Loci System For Remembering

According to a tale told by Cicero, a poet named Simonides was the orator at a banquet when a messenger called him outside for a moment.

In Simonides' absence, the ceiling of the banquet hall collapsed crushing everyone inside beyond recognition.

By mentally walking through the hall, Simonides remembered everyone by their seating location and thereby established names for the bodies.

This memory method was hence called the LOCI system, and is often used by lecturers to remember the main points in a speech to be given.

If I asked you how many windows were in your house, you would take an imaginary walk through your house to find out, right?

! The ancient Greeks and Romans used the 'loci system' in memorizing long speeches by simply visualizing the topics they wanted to cover in the form of representative objects placed in various familiar places -- steps, walls, porches, shelves and patios of their home and courtyard.

To keep the speech flowing in sequence, an orator simply walked in his mind through his house and courtyard, checking each location off as he went.
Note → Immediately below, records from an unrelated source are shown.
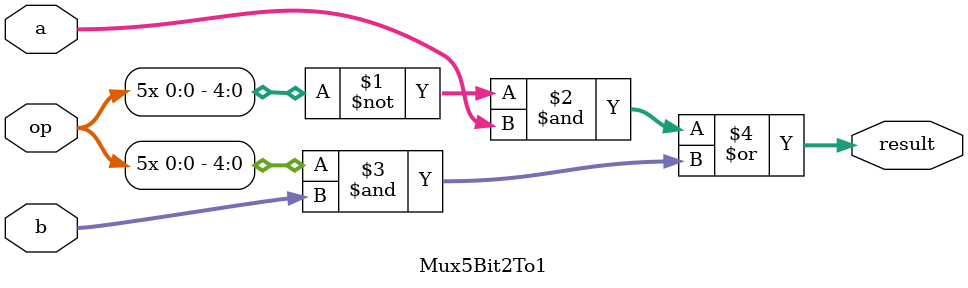
<source format=v>
module Mux5Bit2To1(a, b, op, result);
  input [4:0] a, b;
  input op;
  output [4:0] result;

  // Duplicate the op bit 5 times and use it as the mask.
  assign result = ~{5{op}} & a | {5{op}} & b;
endmodule

</source>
This technique is a surprisingly comfortable and easy one.

For this exercise, select in your mind a special room in your house where you could store or place things easily.

In place of your house, the loci system can also be used with the various areas of your car, office or even your own body by proceeding from your toes to your head and placing things in appropriate places.

Now take the following list and place the items one by one in the chosen storage locations.

1) An apple (after you took a bite out of it).

2) A fluorescent bulb (flashing on and off).

3) A beer (that has been shaken and foam pouring out the opened top).

4) A book (with half the pages blowing in the wind).

5) A flower pot (with a droopy, near dead flower in it).

6) A roll of quarters (busted open and spilling with a clanging noise).

7) A bottle of catsup (spilling red catsup).

8) A toy boat (that is sinking under the water).

9) A smoker's pipe (completely on fire).

10) A ball (bouncing up and down).

Afterwards, review the list mentally to yourself to illustrate how simple it is to remember things by this method.

Before Mark Twain gave a speech in a strange town, he would often walk through a park beforehand, imagining the ideas for his speech as being seated on a bench, hung from this or that tree, attached to a fountain or a bandstand.

He could then easily talk for 2 hours without using notes, by strolling through the park in his imagination, & simply visualizing his ideas in their correct sequence.